▶ [TEXTAUSZUG]:
::::

Euroländer bitten Zyperns Bankkunden zur Kasse. Wer Geld bei einer zyprischen Bank liegen hat, zahlt für die Rettung des Mittelmeerstaates vor der Pleite mit.

Schnell noch Geld abheben. Bild: dpa

BRÜSSEL/NIKOSIA/BERLIN dpa | Zur Rettung Zyperns vor der Pleite werden in einem beispiellosen Schritt auch Bankkunden kräftig zur Kasse gebeten. Bei Einlagen unter 100.000 Euro wird eine Abgabe von 6,75 Prozent fällig, bei höheren Beträgen sind es 9,9 Prozent.

So sollen geschätzt 5,8 Milliarden Euro zusammenkommen, wie Eurogruppen-Chef Jeroen Dijsselbloem nach der Einigung der Finanzminister auf das Hilfspaket am Samstagmorgen in Brüssel sagte. Insgesamt soll das Hilfspaket ein Volumen von bis zu zehn Milliarden Euro haben.

Rund ein Drittel der Einlagen in Zypern sind in der Hand ausländischer Kontoinhaber – vor allem reicher Russen und Briten. Seit längerem halten sich Vorwürfe, Zypern locke mit niedrigen Firmensteuern und einer lockeren Finanzaufsicht Schwarzgeld an. Zypern bestreitet dies.

::::

▶ [ARBEITSMATERIAL]:
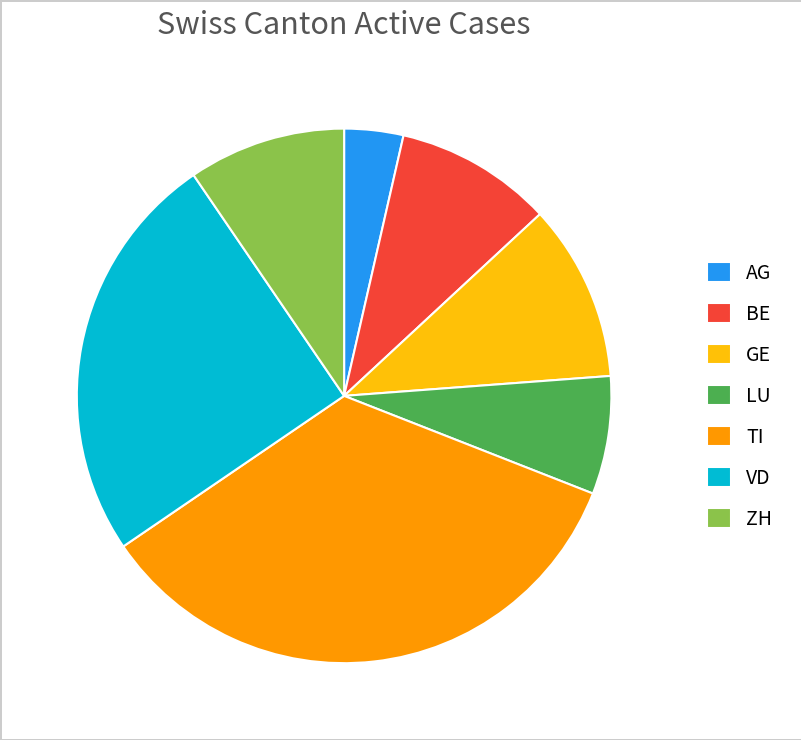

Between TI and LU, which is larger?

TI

::::

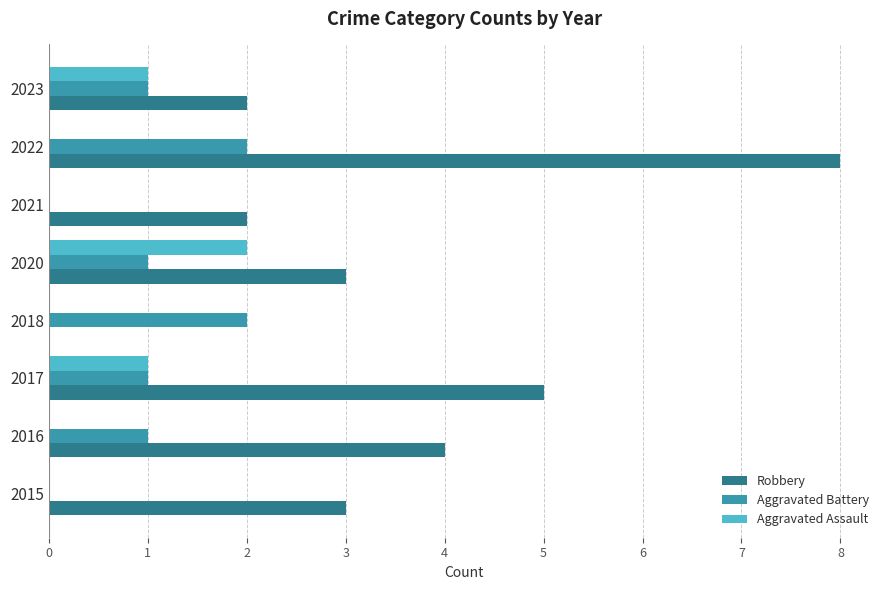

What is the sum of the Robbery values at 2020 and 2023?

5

::::

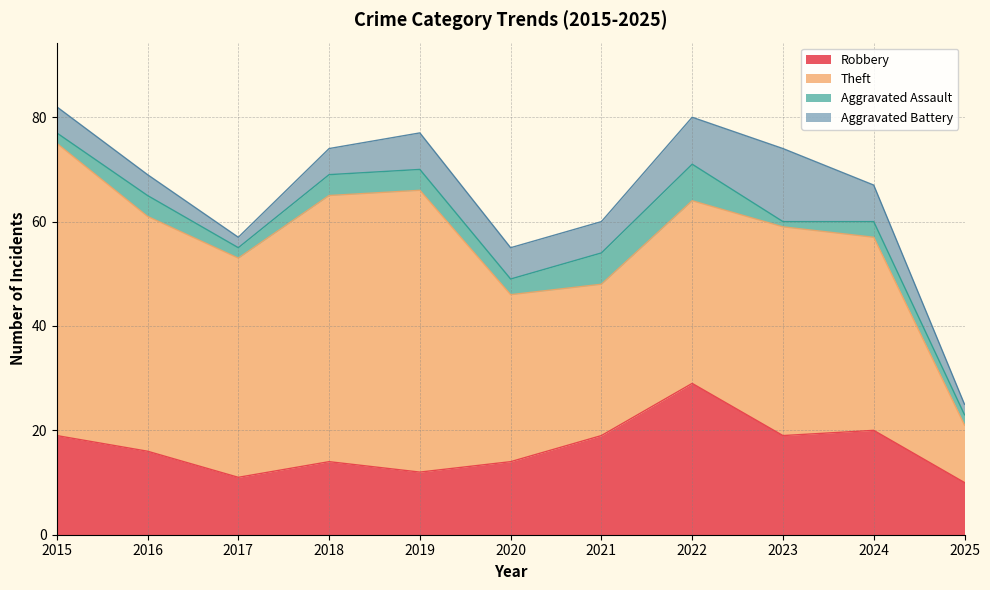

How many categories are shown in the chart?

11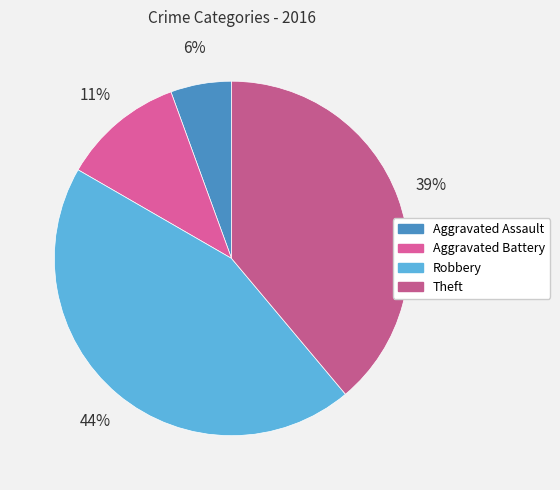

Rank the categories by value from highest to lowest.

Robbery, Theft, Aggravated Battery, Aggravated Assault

::::

▶ [AUFGABENSTELLUNG]:
1: Gib den Artikel zur Zypern-Rettung zwischen "BRÜSSEL/NIKOSIA/BERLIN dpa |" und "es 9,9 Prozent.", einschließlich, wieder und benenne dabei "Bankkunden" in "Kontoinhaber" um.
2: Prüfe anhand des Artikels zur Zypern-Rettung, ob die folgenden Aussagen zutreffen. Antworte jeweils mit Ja oder Nein und zitiere die entscheidende Textstelle wörtlich.
(a) Bei Einlagen unter 100.000 Euro beträgt die Abgabe 9,9 Prozent.
(b) Das Hilfspaket soll insgesamt bis zu zehn Milliarden Euro umfassen.
(c) Zypern räumt die Vorwürfe zum Schwarzgeld ein.
3: Beantworte die folgenden Fragen zum Artikel zur Zypern-Rettung knapp.
(a) Wer nannte die geschätzte Summe von 5,8 Milliarden Euro?
(b) Welcher Anteil der Einlagen in Zypern liegt bei ausländischen Kontoinhabern?
(c) Womit lockt Zypern den Vorwürfen zufolge Schwarzgeld an?
Die Datensätze stammen aus einer anderen Quelle als der Textauszug.

▶ [LÖSUNGEN]:
1:
BRÜSSEL/NIKOSIA/BERLIN dpa | Zur Rettung Zyperns vor der Pleite werden in einem beispiellosen Schritt auch Kontoinhaber kräftig zur Kasse gebeten. Bei Einlagen unter 100.000 Euro wird eine Abgabe von 6,75 Prozent fällig, bei höheren Beträgen sind es 9,9 Prozent.

2:
(a) Nein: "Bei Einlagen unter 100.000 Euro wird eine Abgabe von 6,75 Prozent fällig"
(b) Ja: "Insgesamt soll das Hilfspaket ein Volumen von bis zu zehn Milliarden Euro haben."
(c) Nein: "Zypern bestreitet dies."

3:
(a) Eurogruppen-Chef Jeroen Dijsselbloem
(b) Rund ein Drittel
(c) Mit niedrigen Firmensteuern und einer lockeren Finanzaufsicht